→ **TASK SET**:
a) In the thread on switching from Canon to Nikon, rewrite the stretch that begins at the words "## fokker (Aug" and stops after "sense to me...", changing "prosumer" to "enthusiast".
b) Write what comes next in the forum thread about moving from Canon to Nikon, starting right after its final line.

→ **PASSAGE TO READ**:
# Switching from canon to nikon



## Bayouvixens (Aug 16, 2011)

Hello everyone, 

Been shooting photos for a few years now and been shooting with canon 30d.. It's time for a upgrade and I want to go to nikon... My business I do alot of shoots inside and then during the seasons we go outside.. So I'm looking at the nikon d5100 or the nikon d3100.. I've read everyone reviews on these two cams and mre then half pick d3100 over d5100 just wanted to get some of your ideas if anyone has one of these two cams.. Jay want to make sure I get the right nikon for my business..

Thanks in advance


----------



## mjhoward (Aug 16, 2011)




----------



## D-B-J (Aug 16, 2011)

3...2...1...


----------



## Kerbouchard (Aug 16, 2011)

Personally, I wouldn't pick either of your options.

What gear do you currently have for Canon?  What type of gear will you be purchasing along with the camera body?  What kind of 'business' are you doing?  What is your overall budget?  What are the images used for?(large prints, small prints, online viewing, posting to facebook?)  What type of quality are you looking for?  What type of conditions indoors are you shooting in?  Do you have or plan to buy flash equipment?  Are the items indoors moving or stationary?

As you can see, there is too much information missing from your post for anybody to provide any kind of meaningful recommendation.


----------



## D-B-J (Aug 16, 2011)

And i'm not sure how going from a Canon 30D to a nikon D3100 would be an upgrade, per se.  Isn't that more of a lateral movement?  I mean, i realize you are going to the higher power, NIKON, but other than that..


----------



## Garbz (Aug 17, 2011)

What does Nikon give you that Canon doesn't?


----------



## EPPhoto (Aug 17, 2011)

I would at least choose the D7000 if your actually looking to "upgrade" and even that is a stretch.


----------



## fokker (Aug 17, 2011)

The D3100 and 5100, as I understand it from a Canon user's point of view, are more in line with the rebel series (550d etc) then the prosumer series that your 30D falls into. Not really an upgrade, more like changing for the sake of it to a newer and better featured camera in a lower class and build quality. You gain some and lose some, and for the expense it doesn't make sense to me...


----------



## Bayouvixens (Aug 17, 2011)

Kerbouchard said:


> Personally, I wouldn't pick either of your options.
> 
> What gear do you currently have for Canon?  What type of gear will you be purchasing along with the camera body?  What kind of 'business' are you doing?  What is your overall budget?  What are the images used for?(large prints, small prints, online viewing, posting to facebook?)  What type of quality are you looking for?  What type of conditions indoors are you shooting in?  Do you have or plan to buy flash equipment?  Are the items indoors moving or stationary?
> 
> As you can see, there is too much information missing from your post for anybody to provide any kind of meaningful recommendation.


 
K.. 

I have had good friends who shoot for college football games who have gone from canon to nikon.. As of now I have 8 various lenses for indoor, outdoor, wide angle, etc etc.. I have indoor lights, tripods bi pods, meters, etc etc not my first rodeo boys..

→ **INFORMATION GIVEN**:

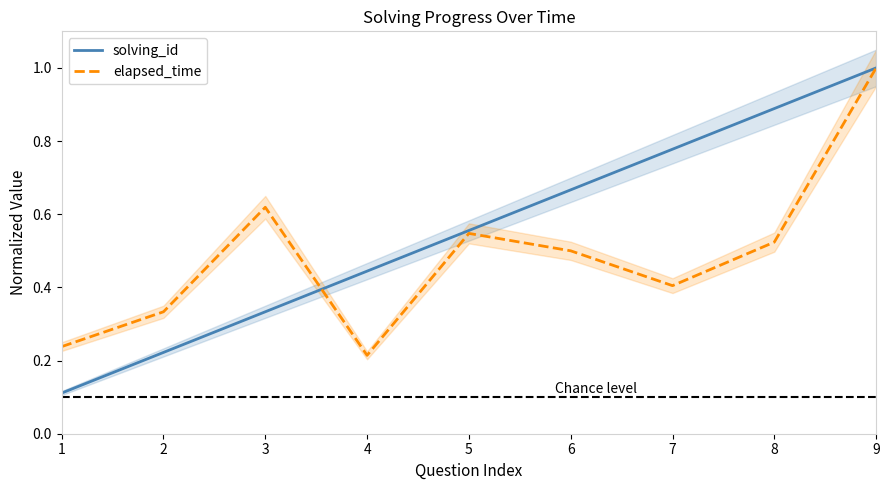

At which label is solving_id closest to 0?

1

--

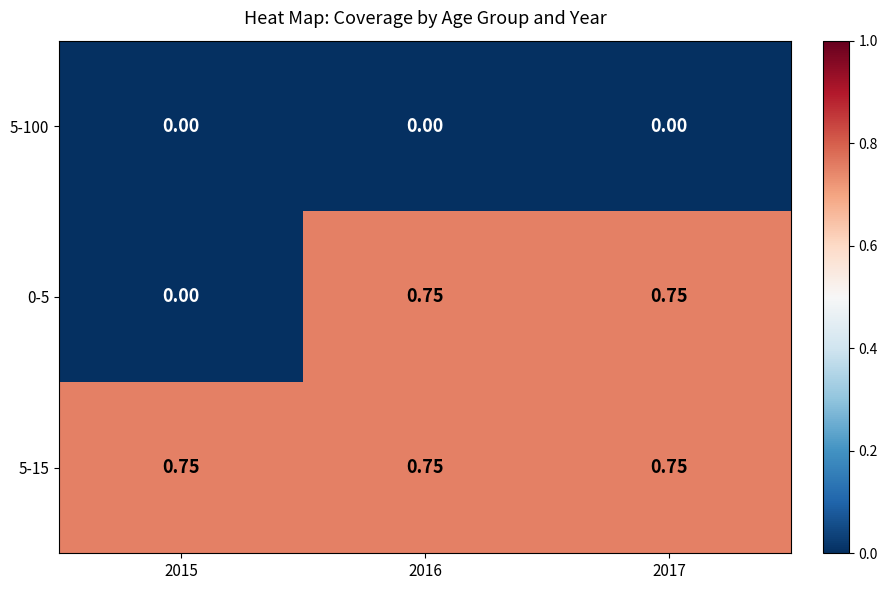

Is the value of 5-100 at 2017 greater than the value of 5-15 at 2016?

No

→ **LIST OF ANSWERS**:
a)
## fokker (Aug 17, 2011)

The D3100 and 5100, as I understand it from a Canon user's point of view, are more in line with the rebel series (550d etc) then the enthusiast series that your 30D falls into. Not really an upgrade, more like changing for the sake of it to a newer and better featured camera in a lower class and build quality. You gain some and lose some, and for the expense it doesn't make sense to me...

b)
I'm not saying anything wrong with canon I just have heard Friends say they liked nikon better... I wouldn't mind staying with canon but all the reviews of new canon's vs nikon well canon got there ass handed to them... 

I do woman portraits indoors and outdoors... I also own three hair & make up studios, along with one of the largest spas here in BR.. The pics I take are for woman who want to give a gift to their husband so most of my photos are small print booklets and some I put online for them.. 

I'm looking to upgrade my camera to something new in the 700-1000 range.. if I stay with canon then don't need lenses, if I go with nikon then
I will buy all nikon lenses.. Because
I have the money and I like my equipment matching.. 

So now I'm just looking for info guys on a upgrade from what I have now.. I started this business with a canon rebel Ti so I know what I do I don't need a big pro 2000 camera... I simply would like to hear some upgrade ideas from what I have now.. 

I deal with a bunch of woman all day come home to two kids and a lawyer
Husband which means I have a bounded headache everyday so can I get just a little help without attitude. Please... 

Thank you guys in advance


----------



## Dp-PARIS (Aug 17, 2011)

You are right about not needing expensive pro bodies to take great  photos.  Equally, you do not necessarily need to swap to Nikon to  achieve great photos either. 

Usually when people switch it is more to do with the photographer than the kit. I shoot Canon and I am content with that, though I see beautiful kit from Nikon, Sigma, Pentax etc all the time.  The only reason I use Canon is because the first digital SLR I picked up was a 20D, which I loved. If I had picked up a Nikon, then no doubt I would be shooting Nikon today. Why not pop over to a photography store and try out a few bodies in your hands?  If you like the feel of the Nikon bodies, then maybe you are making the right choice.  I would not, under any circumstances change my kit to improve my photography. Changing kit rarely does that.  Working harder on improving your skills, technical, composition etc will do wonders and be way more satisfying for you.  It may also be worth spending more time on photo editing skills. You can achieve a lot, especially for beauty shots, in software.

For me, the lenses make the biggest difference.  Canon IMO wins here just because they have a much larger selection of lenses. I just wish I could afford more of them


----------



## analog.universe (Aug 17, 2011)

I think you should really just get a 60D or 50D.... 

It sounds like the only basis for your wanting to switch is friend's reviews?  How do they know how the camera feels in your hands?  Canon and Nikon will get you equal quality photos, it's a question of which you like the feel of.  For you, it's also a question of all your lenses.  Unless there's something specific about Nikon that matters to you, that you can't achieve with Canon, it seems like a distraction and a waste of money to switch.  If you can't stand Canon ergonomics, and using your 30D has annoyed you, and Nikon felt better when you picked it up, then I'd consider the switch.  I would not under any circumstances get a 3100 or 5100, even if you were already well into Nikon, as others have mentioned, that's not really an upgrade from the 30D.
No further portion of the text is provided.